A detective story in a postwar atmosphere—about betrayal, a secret weapon, and a secret hidden in an old book.
A hot summer of 1950. In a children’s library on Kirova Street, they find an elderly front-line veteran murdered in the reading room. His belongings are all in place—nothing was stolen. Only one thing is missing:
A LUXURIOUSLY PUBLISHED VOLUME OF GOETHE.

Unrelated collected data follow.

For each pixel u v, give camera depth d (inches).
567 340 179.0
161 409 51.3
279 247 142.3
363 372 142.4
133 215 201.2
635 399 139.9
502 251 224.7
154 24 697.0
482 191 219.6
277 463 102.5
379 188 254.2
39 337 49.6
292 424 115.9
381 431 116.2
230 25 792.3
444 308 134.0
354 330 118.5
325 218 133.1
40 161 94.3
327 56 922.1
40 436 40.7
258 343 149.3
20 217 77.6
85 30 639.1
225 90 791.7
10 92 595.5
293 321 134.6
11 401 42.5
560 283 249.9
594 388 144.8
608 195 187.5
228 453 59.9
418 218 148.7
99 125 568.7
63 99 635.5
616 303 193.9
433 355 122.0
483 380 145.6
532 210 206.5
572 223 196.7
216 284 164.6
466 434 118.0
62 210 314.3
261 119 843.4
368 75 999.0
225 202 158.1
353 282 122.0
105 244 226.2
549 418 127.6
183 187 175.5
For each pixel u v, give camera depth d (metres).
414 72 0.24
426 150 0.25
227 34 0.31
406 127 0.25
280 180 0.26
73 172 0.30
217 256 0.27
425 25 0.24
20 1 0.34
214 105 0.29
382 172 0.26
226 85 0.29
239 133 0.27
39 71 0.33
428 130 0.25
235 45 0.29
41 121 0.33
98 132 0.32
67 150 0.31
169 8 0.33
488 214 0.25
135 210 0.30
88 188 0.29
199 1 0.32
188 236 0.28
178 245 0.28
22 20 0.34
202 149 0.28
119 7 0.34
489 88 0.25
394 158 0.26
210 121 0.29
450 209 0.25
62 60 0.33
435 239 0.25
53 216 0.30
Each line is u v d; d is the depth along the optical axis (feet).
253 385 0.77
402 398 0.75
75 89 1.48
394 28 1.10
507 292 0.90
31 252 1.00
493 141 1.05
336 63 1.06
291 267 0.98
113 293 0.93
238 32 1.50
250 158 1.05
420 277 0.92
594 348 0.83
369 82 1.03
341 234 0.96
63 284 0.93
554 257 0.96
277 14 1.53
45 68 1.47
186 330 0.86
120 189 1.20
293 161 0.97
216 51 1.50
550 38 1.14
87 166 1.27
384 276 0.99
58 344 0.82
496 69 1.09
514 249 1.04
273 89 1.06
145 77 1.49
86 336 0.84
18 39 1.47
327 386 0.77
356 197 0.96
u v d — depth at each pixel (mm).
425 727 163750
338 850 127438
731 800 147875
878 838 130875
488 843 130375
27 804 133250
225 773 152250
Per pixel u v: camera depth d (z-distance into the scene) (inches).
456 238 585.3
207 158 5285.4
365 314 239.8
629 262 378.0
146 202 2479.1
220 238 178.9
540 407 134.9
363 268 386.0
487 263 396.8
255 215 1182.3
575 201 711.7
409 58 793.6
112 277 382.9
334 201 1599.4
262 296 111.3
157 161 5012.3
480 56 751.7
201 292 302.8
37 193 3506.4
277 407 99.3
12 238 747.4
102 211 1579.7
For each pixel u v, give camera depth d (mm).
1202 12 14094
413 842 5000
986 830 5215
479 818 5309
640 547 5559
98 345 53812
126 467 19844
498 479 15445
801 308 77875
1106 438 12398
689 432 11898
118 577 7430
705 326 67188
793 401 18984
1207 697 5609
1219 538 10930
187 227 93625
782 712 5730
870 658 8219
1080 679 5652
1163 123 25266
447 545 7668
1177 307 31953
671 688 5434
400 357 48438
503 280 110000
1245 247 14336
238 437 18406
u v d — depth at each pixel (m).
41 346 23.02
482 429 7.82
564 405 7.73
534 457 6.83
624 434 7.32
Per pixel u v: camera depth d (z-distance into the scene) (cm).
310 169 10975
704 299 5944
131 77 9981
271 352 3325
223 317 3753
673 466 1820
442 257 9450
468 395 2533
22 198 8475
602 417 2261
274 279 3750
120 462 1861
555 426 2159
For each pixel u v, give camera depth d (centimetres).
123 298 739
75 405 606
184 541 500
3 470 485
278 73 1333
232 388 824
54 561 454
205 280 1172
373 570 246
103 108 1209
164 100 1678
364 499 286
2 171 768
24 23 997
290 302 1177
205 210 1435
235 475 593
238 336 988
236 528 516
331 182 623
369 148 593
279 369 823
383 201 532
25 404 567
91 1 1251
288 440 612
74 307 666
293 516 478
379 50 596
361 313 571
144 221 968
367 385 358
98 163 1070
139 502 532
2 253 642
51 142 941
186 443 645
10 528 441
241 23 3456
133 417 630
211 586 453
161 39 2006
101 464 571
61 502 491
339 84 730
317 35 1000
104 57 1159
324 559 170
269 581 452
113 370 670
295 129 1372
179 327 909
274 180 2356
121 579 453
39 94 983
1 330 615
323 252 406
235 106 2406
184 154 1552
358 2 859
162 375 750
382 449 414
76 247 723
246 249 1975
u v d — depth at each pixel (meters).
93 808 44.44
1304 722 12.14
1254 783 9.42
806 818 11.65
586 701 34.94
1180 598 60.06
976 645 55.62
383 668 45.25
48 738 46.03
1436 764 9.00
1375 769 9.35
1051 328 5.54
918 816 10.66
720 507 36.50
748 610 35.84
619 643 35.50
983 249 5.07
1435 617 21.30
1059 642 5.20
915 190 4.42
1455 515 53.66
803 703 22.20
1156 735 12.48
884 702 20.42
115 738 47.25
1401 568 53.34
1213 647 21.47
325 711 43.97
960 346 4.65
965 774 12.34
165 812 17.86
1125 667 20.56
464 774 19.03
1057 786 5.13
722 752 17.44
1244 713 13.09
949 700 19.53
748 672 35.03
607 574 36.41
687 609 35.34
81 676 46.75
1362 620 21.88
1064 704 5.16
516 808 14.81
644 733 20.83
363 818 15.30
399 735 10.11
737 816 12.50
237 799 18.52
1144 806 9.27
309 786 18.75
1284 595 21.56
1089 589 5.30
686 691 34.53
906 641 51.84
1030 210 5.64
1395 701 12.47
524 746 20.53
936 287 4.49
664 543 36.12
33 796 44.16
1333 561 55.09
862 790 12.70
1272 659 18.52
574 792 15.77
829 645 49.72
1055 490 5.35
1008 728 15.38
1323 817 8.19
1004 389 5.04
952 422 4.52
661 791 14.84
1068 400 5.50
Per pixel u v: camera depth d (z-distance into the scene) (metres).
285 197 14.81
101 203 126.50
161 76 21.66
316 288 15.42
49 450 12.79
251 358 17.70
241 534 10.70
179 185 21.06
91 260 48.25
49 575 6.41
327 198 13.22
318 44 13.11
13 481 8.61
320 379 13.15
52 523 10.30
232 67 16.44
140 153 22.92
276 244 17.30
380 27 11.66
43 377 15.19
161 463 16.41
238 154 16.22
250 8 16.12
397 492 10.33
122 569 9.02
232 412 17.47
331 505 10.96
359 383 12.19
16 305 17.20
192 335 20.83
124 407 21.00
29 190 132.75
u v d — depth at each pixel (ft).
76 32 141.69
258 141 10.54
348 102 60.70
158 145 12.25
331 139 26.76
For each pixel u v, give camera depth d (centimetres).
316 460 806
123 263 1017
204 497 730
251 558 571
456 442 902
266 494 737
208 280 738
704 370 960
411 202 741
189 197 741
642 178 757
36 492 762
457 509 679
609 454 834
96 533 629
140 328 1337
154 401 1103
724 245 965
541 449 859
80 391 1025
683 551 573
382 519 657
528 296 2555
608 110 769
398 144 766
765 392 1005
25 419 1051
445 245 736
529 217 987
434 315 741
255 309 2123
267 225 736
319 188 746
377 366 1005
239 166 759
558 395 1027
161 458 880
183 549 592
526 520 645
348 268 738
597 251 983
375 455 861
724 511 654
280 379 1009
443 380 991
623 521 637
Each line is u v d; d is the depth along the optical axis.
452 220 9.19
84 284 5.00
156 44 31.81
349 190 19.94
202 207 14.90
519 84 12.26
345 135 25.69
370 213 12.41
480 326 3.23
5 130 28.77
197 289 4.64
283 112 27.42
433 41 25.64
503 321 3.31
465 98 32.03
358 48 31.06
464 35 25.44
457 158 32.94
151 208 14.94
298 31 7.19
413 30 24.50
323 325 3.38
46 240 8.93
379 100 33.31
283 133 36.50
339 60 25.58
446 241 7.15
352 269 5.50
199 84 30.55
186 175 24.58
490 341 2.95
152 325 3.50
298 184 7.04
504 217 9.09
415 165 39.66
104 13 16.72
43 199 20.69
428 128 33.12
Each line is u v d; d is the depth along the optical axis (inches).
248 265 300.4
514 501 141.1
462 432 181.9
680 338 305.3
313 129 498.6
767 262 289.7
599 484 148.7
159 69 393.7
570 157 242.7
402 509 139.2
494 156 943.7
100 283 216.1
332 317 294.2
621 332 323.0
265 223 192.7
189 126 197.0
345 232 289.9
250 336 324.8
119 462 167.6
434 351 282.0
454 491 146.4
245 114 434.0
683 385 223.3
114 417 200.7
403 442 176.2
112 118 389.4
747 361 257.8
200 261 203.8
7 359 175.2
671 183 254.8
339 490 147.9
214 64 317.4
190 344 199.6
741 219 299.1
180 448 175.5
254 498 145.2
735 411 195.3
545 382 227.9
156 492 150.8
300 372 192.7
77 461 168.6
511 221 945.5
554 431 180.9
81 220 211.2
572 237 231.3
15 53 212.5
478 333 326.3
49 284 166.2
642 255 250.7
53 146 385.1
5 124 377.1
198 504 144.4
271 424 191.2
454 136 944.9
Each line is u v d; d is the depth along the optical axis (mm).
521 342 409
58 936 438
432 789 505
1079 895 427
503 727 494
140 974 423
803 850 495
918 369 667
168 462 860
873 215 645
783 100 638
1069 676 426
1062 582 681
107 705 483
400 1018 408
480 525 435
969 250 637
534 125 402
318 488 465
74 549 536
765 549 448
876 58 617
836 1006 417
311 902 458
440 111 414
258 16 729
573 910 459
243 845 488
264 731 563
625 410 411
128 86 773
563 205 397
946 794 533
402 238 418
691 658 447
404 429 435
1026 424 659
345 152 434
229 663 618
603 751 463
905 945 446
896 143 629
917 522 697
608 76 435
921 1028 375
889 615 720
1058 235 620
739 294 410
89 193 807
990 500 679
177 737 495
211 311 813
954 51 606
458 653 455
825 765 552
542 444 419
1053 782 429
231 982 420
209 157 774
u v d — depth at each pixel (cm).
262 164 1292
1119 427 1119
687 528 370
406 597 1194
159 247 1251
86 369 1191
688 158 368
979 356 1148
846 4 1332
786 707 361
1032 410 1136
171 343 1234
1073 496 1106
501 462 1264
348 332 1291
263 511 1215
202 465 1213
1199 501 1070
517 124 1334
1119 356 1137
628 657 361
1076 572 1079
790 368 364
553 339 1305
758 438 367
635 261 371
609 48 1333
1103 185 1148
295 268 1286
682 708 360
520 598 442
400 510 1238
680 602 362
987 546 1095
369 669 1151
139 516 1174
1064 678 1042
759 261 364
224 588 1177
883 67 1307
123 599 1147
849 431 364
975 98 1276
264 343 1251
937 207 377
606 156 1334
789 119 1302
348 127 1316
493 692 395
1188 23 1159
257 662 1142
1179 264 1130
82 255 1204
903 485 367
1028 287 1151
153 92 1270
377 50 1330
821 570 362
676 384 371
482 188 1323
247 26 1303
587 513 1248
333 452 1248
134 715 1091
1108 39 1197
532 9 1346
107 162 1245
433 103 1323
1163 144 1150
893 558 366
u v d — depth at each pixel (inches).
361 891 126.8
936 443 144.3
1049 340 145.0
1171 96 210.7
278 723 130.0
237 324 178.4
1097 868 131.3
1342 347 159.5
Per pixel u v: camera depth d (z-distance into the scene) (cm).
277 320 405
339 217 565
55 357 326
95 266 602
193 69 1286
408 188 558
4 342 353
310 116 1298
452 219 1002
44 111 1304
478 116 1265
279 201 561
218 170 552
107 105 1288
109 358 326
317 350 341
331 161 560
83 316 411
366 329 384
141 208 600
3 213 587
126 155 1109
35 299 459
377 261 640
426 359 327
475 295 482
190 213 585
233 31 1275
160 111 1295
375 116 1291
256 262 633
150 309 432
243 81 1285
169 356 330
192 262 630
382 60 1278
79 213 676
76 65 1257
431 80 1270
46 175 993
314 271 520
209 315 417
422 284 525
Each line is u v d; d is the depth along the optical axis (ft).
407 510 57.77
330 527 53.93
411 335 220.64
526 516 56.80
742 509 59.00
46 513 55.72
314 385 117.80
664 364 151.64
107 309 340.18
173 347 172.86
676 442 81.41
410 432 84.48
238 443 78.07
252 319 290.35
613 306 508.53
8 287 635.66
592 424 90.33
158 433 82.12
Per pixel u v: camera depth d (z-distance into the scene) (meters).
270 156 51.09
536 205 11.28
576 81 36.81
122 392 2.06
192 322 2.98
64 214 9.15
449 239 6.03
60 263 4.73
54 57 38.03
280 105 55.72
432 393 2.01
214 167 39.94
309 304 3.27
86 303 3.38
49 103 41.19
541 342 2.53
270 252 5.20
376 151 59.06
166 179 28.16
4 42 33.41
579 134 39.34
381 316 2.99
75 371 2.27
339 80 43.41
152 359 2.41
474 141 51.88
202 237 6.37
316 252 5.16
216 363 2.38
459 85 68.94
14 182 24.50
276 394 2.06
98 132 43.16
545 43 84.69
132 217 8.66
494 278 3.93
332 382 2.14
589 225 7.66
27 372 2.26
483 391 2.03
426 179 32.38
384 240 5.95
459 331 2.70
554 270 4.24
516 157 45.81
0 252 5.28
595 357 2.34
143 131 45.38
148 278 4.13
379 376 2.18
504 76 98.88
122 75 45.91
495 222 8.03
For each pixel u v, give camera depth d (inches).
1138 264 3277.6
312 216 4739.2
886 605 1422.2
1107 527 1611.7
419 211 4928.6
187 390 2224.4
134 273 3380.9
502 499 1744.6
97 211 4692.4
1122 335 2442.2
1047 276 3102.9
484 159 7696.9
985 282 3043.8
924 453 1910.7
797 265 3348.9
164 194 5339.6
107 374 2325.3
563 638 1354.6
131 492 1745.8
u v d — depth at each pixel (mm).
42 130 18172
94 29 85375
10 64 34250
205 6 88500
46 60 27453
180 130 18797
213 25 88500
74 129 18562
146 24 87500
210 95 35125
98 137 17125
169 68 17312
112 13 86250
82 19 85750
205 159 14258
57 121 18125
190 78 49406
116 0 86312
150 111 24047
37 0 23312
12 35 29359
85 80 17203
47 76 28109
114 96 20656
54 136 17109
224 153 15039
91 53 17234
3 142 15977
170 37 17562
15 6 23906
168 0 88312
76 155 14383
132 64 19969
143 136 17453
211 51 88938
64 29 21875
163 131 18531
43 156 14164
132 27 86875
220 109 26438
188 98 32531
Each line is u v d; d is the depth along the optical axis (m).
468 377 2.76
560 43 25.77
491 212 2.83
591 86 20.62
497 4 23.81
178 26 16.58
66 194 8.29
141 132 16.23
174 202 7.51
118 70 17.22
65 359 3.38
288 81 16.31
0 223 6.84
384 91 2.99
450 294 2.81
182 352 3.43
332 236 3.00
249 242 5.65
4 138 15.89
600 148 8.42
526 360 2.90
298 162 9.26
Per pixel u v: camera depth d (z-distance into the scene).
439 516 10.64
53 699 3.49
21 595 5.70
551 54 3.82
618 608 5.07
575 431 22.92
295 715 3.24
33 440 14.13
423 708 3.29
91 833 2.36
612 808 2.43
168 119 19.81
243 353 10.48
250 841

Investigator Arkady Nikitin immediately understands: this isn’t an ordinary theft. Who needs German poetry? To burn it? To sell it to dealers? Or is something hidden between the pages that
NO ONE WAS SUPPOSED TO FIND.
Almost at the same time, the district policeman Sidorenkov notices an oil-soaked bundle in the trash bin. Inside are seven PPSh submachine guns and an old Polish rifle. Nikitin still doesn’t suspect that within a day Sidorenkov will be stabbed in the stairwell—quickly and mercilessly—and on the wall they will leave a chalk inscription:
“HE TOOK WHAT WASN’T HIS.”
Who’s running this game? The elusive “Engineer” trading guns? A working man from Mosgaz? Or someone from a neighboring department who knew about Sidorenkov’s find before
THE BODY HAD TIME TO COOL.
Colonel Pinchuk demands that Nikitin close the case quickly and not dig deeper. But Nikitin won’t back down—and uncovers what should have been buried forever. Because the game continues: among their own might be someone with two faces—guardian of the law and seller of death. And now the main question isn’t “who killed?” but…
CAN YOU STAY ALIVE IF THE TRAITOR KNOWS EVERY ONE OF YOUR MOVES IN ADVANCE?